*Required action:*
Answer with a number only: how many lines of the data contain "performed"?

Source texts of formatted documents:
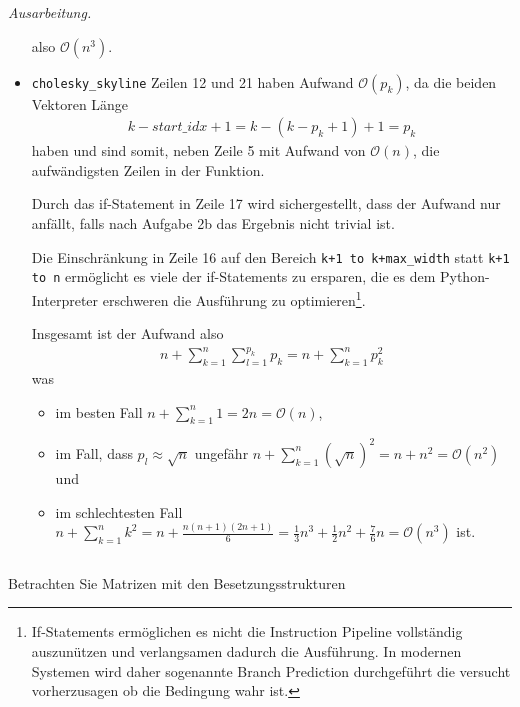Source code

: \documentclass[titlepage]{article}
\newenvironment{ausarbeitung}{\vspace{3mm}\noindent\textit{Ausarbeitung.}}{}
\begin{document}
\begin{ausarbeitung}
\begin{itemize}
		also $\mathcal{O}(n^3)$.
		
		\item \texttt{cholesky\_skyline} Zeilen 12 und 21 haben Aufwand $\mathcal{O}(p_k)$, da die beiden Vektoren Länge
		\begin{align*}
			k - start\_idx + 1 = k - (k - p_k + 1) + 1 = p_k
		\end{align*}
		haben und sind somit, neben Zeile 5 mit Aufwand von $\mathcal{O}(n)$, die aufwändigsten Zeilen in der Funktion.
		
		Durch das if-Statement in Zeile 17 wird sichergestellt, dass der Aufwand nur anfällt, falls nach Aufgabe 2b das Ergebnis nicht trivial ist.
		
		Die Einschränkung in Zeile 16 auf den Bereich \texttt{k+1 to k+max\_width} statt \texttt{k+1 to n} ermöglicht es viele der if-Statements zu ersparen, die es dem Python-Interpreter erschweren die Ausführung zu optimieren\footnote{If-Statements ermöglichen es nicht die Instruction Pipeline vollständig auszunützen und verlangsamen dadurch die Ausführung. In modernen Systemen wird daher sogenannte Branch Prediction durchgeführt die versucht vorherzusagen ob die Bedingung wahr ist.}.
		
		Insgesamt ist der Aufwand also
		\begin{align*}
			n + \sum_{k=1}^{n} \sum_{l=1}^{p_k}p_k = n + \sum_{k=1}^{n} p_k^2
		\end{align*}
		was
		\begin{itemize}
			\item im besten Fall $n + \sum_{k=1}^{n} 1 = 2n = \mathcal{O}(n)$,
			\item im Fall, dass $p_l \approx \sqrt{n}$ ungefähr $n + \sum_{k=1}^{n}(\sqrt{n})^2 = n + n^2 = \mathcal{O}(n^2)$ und
			\item im schlechtesten Fall $n + \sum_{k=1}^{n}k^2 = n + \frac{n(n+1)(2n+1)}{6} = \frac{1}{3}n^3 + \frac{1}{2}n^2 + \frac{7}{6}n = \mathcal{O}(n^3)$ ist.
		\end{itemize}
	\end{itemize}
	
\end{ausarbeitung}


\subsection{}
Betrachten Sie Matrizen mit den Besetzungsstrukturen
\end{document}
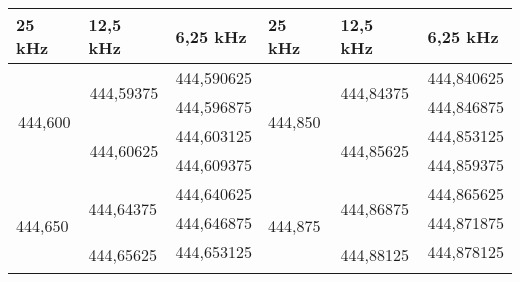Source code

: \begin{table}[h]
	\centering
	\begin{tabular}{|l|l|l|l|l|l|}
		\hline
		\textbf{25 kHz}                                & \textbf{12,5 kHz}                               & \textbf{6,25 kHz}               & \textbf{25 kHz}                               & \textbf{12,5 kHz}                               & \textbf{6,25 kHz}               \\ \hline
		\multicolumn{1}{|c|}{\multirow{4}{*}{444,600}} & \multicolumn{1}{c|}{\multirow{2}{*}{444,59375}} & \multicolumn{1}{c|}{444,590625} & \multicolumn{1}{l|}{\multirow{4}{*}{444,850}} & \multicolumn{1}{l|}{\multirow{2}{*}{444,84375}} & \multicolumn{1}{l|}{444,840625} \\ \cline{3-3}\cline{6-6}
		\multicolumn{1}{|c|}{}                         & \multicolumn{1}{c|}{}                           & \multicolumn{1}{c|}{444,596875} & \multicolumn{1}{l|}{}                         & \multicolumn{1}{l|}{}                           & \multicolumn{1}{l|}{444,846875} \\ \cline{2-3}\cline{5-6}
		\multicolumn{1}{|c|}{}                         & \multicolumn{1}{c|}{\multirow{2}{*}{444,60625}} & \multicolumn{1}{c|}{444,603125} & \multicolumn{1}{l|}{}                         & \multicolumn{1}{l|}{\multirow{2}{*}{444,85625}} & \multicolumn{1}{l|}{444,853125} \\ \cline{3-3}\cline{6-6}
		\multicolumn{1}{|c|}{}                         & \multicolumn{1}{c|}{}                           & \multicolumn{1}{c|}{444,609375} & \multicolumn{1}{l|}{}                         & \multicolumn{1}{l|}{}                           & \multicolumn{1}{l|}{444,859375} \\ \hline
		\multirow{4}{*}{444,650}                       & \multirow{2}{*}{444,64375}                      & 444,640625                      & \multicolumn{1}{l|}{\multirow{4}{*}{444,875}} & \multicolumn{1}{l|}{\multirow{2}{*}{444,86875}} & \multicolumn{1}{l|}{444,865625} \\ \cline{3-3}\cline{6-6}
		                                               &                                                 & 444,646875                      & \multicolumn{1}{l|}{}                         & \multicolumn{1}{l|}{}                           & \multicolumn{1}{l|}{444,871875} \\ \cline{2-3}\cline{5-6}
		                                               & \multirow{2}{*}{444,65625}                      & 444,653125                      & \multicolumn{1}{l|}{}                         & \multicolumn{1}{l|}{\multirow{2}{*}{444,88125}} & \multicolumn{1}{l|}{444,878125} \\ \cline{3-3}\cline{6-6}

\end{tabular}
\end{table}
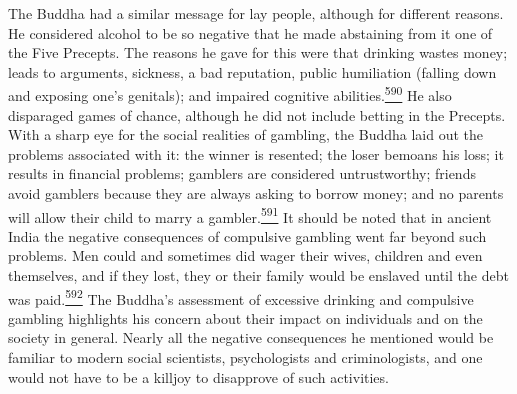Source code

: The Buddha had a similar message for lay people, although for different
reasons. He considered alcohol to be so negative that he made abstaining
from it one of the Five Precepts. The reasons he gave for this were that
drinking wastes money; leads to arguments, sickness, a bad reputation,
public humiliation (falling down and exposing one's genitals); and
impaired cognitive
abilities.\label{footprints_split_015.html_fnref590}\hyperref[footprints_split_025.htmlux5cux23fn590]{\textsuperscript{590}}
He also disparaged games of chance, although he did not include betting
in the Precepts. With a sharp eye for the social realities of gambling,
the Buddha laid out the problems associated with it: the winner is
resented; the loser bemoans his loss; it results in financial problems;
gamblers are considered untrustworthy; friends avoid gamblers because
they are always asking to borrow money; and no parents will allow their
child to marry a
gambler.\label{footprints_split_015.html_fnref591}\hyperref[footprints_split_025.htmlux5cux23fn591]{\textsuperscript{591}}
It should be noted that in ancient India the negative consequences of
compulsive gambling went far beyond such problems. Men could and
sometimes did wager their wives, children and even themselves, and if
they lost, they or their family would be enslaved until the debt was
paid.\label{footprints_split_015.html_fnref592}\hyperref[footprints_split_025.htmlux5cux23fn592]{\textsuperscript{592}}
The Buddha's assessment of excessive drinking and compulsive gambling
highlights his concern about their impact on individuals and on the
society in general. Nearly all the negative consequences he mentioned
would be familiar to modern social scientists, psychologists and
criminologists, and one would not have to be a killjoy to disapprove of
such activities.

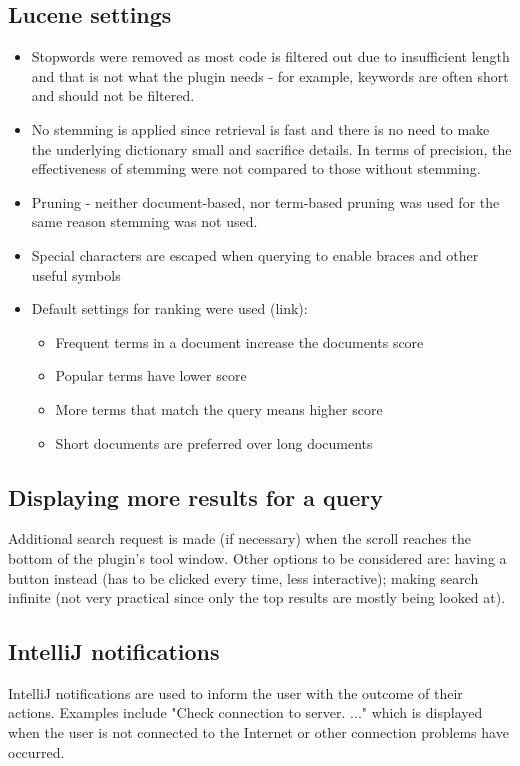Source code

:\documentclass{l4proj}
\begin{document}
\subsection{Lucene settings}
\begin{itemize}

\item Stopwords were removed as most code is filtered out due to insufficient length and that is not what the plugin needs - for example, keywords are often short and should not be filtered.

\item No stemming is applied since retrieval is fast and there is no need to make the underlying dictionary small and sacrifice details. In terms of precision, the effectiveness of stemming were not compared to those without stemming. 

\item Pruning - neither document-based, nor term-based pruning was used for the same reason stemming was not used.

\item Special characters are escaped when querying to enable braces and other useful symbols 

\item Default settings for ranking were used (link):

\begin{itemize}
\item Frequent terms in a document increase the documents score
\item Popular terms have lower score
\item More terms that match the query means higher score
\item Short documents are preferred over long documents 
\end{itemize}

\end{itemize}

\subsection{Displaying more results for a query}
Additional search request is made (if necessary) when the scroll reaches the bottom of the plugin's tool window. Other options to be considered are: having a button instead (has to be clicked every time, less interactive); making search infinite (not very practical since only the top results are mostly being looked at).

\subsection{IntelliJ notifications} 
IntelliJ notifications are used to inform the user with the outcome of their actions. Examples include "Check connection to server. ..." which is displayed when the user is not connected to the Internet or other connection problems have occurred.
\end{document}
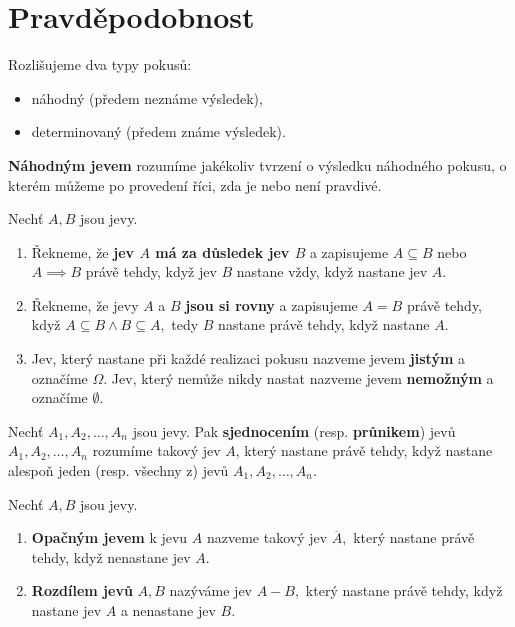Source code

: \section{Pravděpodobnost}
\begin{pozn}
    Rozlišujeme dva typy pokusů:
   	\begin{itemize}
    \item náhodný (předem neznáme výsledek),
   	\item determinovaný (předem známe výsledek).
    \end{itemize}
\end{pozn}

\begin{definition}
    \textbf{Náhodným jevem} rozumíme jakékoliv tvrzení o výsledku náhodného pokusu,
    o kterém můžeme po provedení říci, zda je nebo není pravdivé.
\end{definition}

\begin{definition}
    Nechť $A,B$ jsou jevy.
    \begin{enumerate}[$i.$]
    \item Řekneme, že \textbf{jev $A$ má za důsledek jev $B$} a zapisujeme
    $A\subseteq B$ nebo $A\implies B$ právě tehdy, když jev $B$ nastane vždy, když
    nastane jev $A.$
   	\item Řekneme, že jevy $A$ a $B$ \textbf{jsou si rovny} a zapisujeme $A=B$ právě
    tehdy, když $A\subseteq B \land B\subseteq A,$ tedy $B$ nastane právě tehdy,
    když nastane $A.$
   	\item Jev, který nastane při každé realizaci pokusu nazveme jevem \textbf{jistým}
    a označíme $\Omega.$ Jev, který nemůže nikdy nastat nazveme jevem \textbf{nemožným}
    a označíme $\emptyset.$
    \end{enumerate}
\end{definition}

\begin{definition}
    Nechť $A_1, A_2, \dots, A_n$ jsou jevy. Pak \textbf{sjednocením} (resp. \textbf{
    průnikem}) jevů $A_1, A_2, \dots, A_n$ rozumíme takový jev $A$, který nastane
    právě tehdy, když nastane alespoň jeden (resp. všechny z) jevů $A_1, A_2,
    \dots, A_n$.
\end{definition}

\begin{definition}
    Nechť $A,B$ jsou jevy.
    \begin{enumerate}[$i.$]
    \item \textbf{Opačným jevem} k jevu $A$ nazveme takový jev $\overline A,$ který
    nastane právě tehdy, když nenastane jev $A.$
   	\item \textbf{Rozdílem jevů} $A,B$ nazýváme jev $A-B,$ který nastane právě tehdy,
    když nastane jev $A$ a nenastane jev $B$.
    \end{enumerate}
\end{definition}

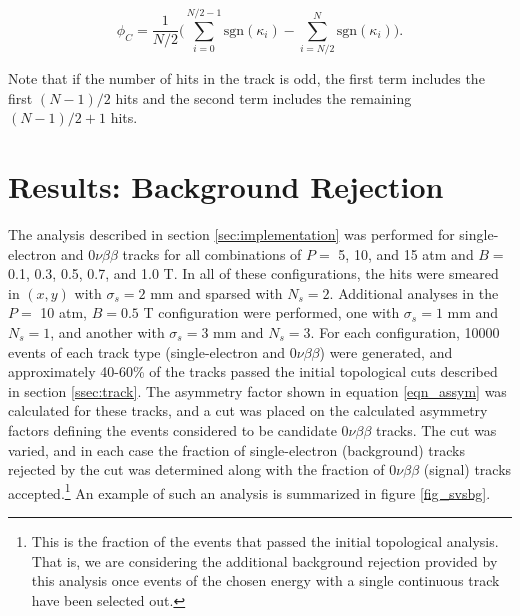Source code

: \documentclass{JINST}
\begin{document}
\begin{equation}\label{eqn_assym}
\phi_{C} = \frac{1}{N/2}\Biggl(\sum_{i=0}^{N/2-1}\mathrm{sgn}(\kappa_{i}) - \sum_{i=N/2}^{N}\mathrm{sgn}(\kappa_{i})\Biggr).
\end{equation}

\noindent Note that if the number of hits in the track is odd, the first term includes the first $(N-1)/2$ hits and
the second term includes the remaining $(N-1)/2 + 1$ hits.

\section{Results: Background Rejection}
The analysis described in section \ref{sec:implementation} was performed for single-electron and
$0\nu\beta\beta$ tracks for all combinations of $P =$ 5, 10, and 15 atm and $B =$ 0.1, 0.3, 0.5, 0.7, 
and 1.0 T.  In all of these configurations, the hits were smeared in $(x,y)$ with $\sigma_{s} = 2$ mm and sparsed with 
$N_{s} = 2$.  Additional analyses in the $P =$ 10 atm, $B = 0.5$ T configuration were performed, one with 
$\sigma_{s} = 1$ mm and $N_{s} = 1$, and another with $\sigma_{s} = 3$ mm and $N_{s} = 3$.  For each configuration, 
10000 events of each track type (single-electron and $0\nu\beta\beta$) were generated, and approximately 
40-60\% of the tracks passed the initial topological cuts described in section \ref{ssec:track}.  The asymmetry factor 
shown in equation \ref{eqn_assym} was calculated for these tracks, and a cut was placed on the calculated asymmetry
factors defining the events considered to be candidate $0\nu\beta\beta$ tracks.  The cut was varied, and in each case 
the fraction of single-electron (background) tracks rejected by the cut was determined along with the fraction of 
$0\nu\beta\beta$ (signal) tracks accepted.\footnote{This is the fraction of the events that passed the initial topological
analysis.  That is, we are considering the additional background rejection provided by this analysis once events of
the chosen energy with a single continuous track have been selected out.}  An example of such an analysis is 
summarized in figure \ref{fig_svsbg}.
\end{document}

*Result:*
2